Health technology assessment of new antimicrobials

HTA of antimicrobials presents many challenges. Our value assessment will attempt to go beyond standard HTA and try and model as many additional attributes of value such as transmission effect, insurance, diversity, enablement and spectrum values in addition to modelling in the development of resistance to the new antimicrobial and existing comparators. Formal expert elicitation will be used to deal with areas of significant uncertainty. The output from the value assessment will then be considered by a National Institute for Health and Care Excellence (NICE) assessment committee, which will add additional commentary around stewardship, and any clinical scenarios and/or attributes of value not included in the economic model. The output from the NICE committee will inform the NHS England & Improvement commercial negotiation with the companies whose products have gone through the evaluation.

A number of reimbursement models are being considered (fixed fee, fixed fee with renegotiation, cap and collar payments, condition and outcome-based payment arrangements), but we recognise that a ‘one size fits all’ model is unlikely to be possible, and the model may need to be tailored to suit particular medicines, pathogens, and settings.

Aiming for global market incentives solutions

The UK represents only a small part of the global market for these drugs and we want to send a signal to the rest of the world that there are workable models to achieve the right sort of pull incentives for these vital medicines, and we applaud the recent announcement from the Centers for Medicare & Medicaid Services (CMS) in the United States of enhanced reimbursement mechanisms for novel antimicrobials addressing resistant organisms. We want to engage with other countries and share the learning from our UK project to encourage them to offer similar incentives in their own domestic markets, alongside regional or global market incentives solutions.

For this reason, we were pleased that invitees from across Europe and North America participated in our first project stakeholder forum on 31st July 2019 and we can report interest from Japan, Brazil and Mexico in this UK project.

Our next steps are to identify two products through a NICE led topic selection process in the autumn with the novel value assessment taking place through 2020. The aim is to have two antimicrobials with commercial agreements linked with NICE guidance in place in 2021.

Following undergraduate training in Dublin, and post-graduate experience in Dublin, London and California, Professor Colm Leonard was appointed as a Consultant Thoracic Physician in Manchester in October 2000, and is an Honorary Professor of Respiratory Medicine at Manchester Academic Health Sciences Centre. Since 2008 Colm spends part of his week in the Centre for Health Technology Evaluation at NICE, which involves assessing which novel pharmaceutical and MedTech products will benefit from a NICE value assessment.
A significant amount of Colm’s time over the past 3 years has been spent with colleagues in NICE, DHSC and NHS England working towards a novel value assessment and reimbursement of new antimicrobials.

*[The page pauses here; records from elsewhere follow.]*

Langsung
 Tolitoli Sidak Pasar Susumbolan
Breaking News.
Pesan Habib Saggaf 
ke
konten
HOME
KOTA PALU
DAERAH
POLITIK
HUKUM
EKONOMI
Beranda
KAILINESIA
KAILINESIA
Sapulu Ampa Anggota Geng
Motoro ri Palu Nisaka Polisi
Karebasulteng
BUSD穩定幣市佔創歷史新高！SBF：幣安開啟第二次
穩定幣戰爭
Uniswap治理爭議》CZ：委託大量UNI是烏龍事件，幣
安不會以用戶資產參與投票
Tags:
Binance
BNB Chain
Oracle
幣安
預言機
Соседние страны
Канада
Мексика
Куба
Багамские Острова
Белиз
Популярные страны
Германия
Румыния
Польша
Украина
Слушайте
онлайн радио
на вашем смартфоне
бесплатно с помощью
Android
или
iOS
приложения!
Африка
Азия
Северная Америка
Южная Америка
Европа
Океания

Tracy Parker is Head of policy for antimicrobial resistance, healthcare associated infections and sepsis in the Emergency and Public Health Directorate of the Department of Health and Social Care. Tracy has worked in several Government Departments before joining the Department of Health in 1999. After working in corporate roles, including risk management, she moved to a clinical policy team in 2004 working to implement the Cancer Plan for England. In April 2013, Tracy moved to coordinate the programme to implement the UK Antimicrobial Resistance (AMR) Strategy 2013-2018. As head of policy for AMR since the start of 2017, she has worked across UK government departments and agencies to coordinate the development of the UK vision for AMR in 2040 and the five-year national action plan published in January 2019.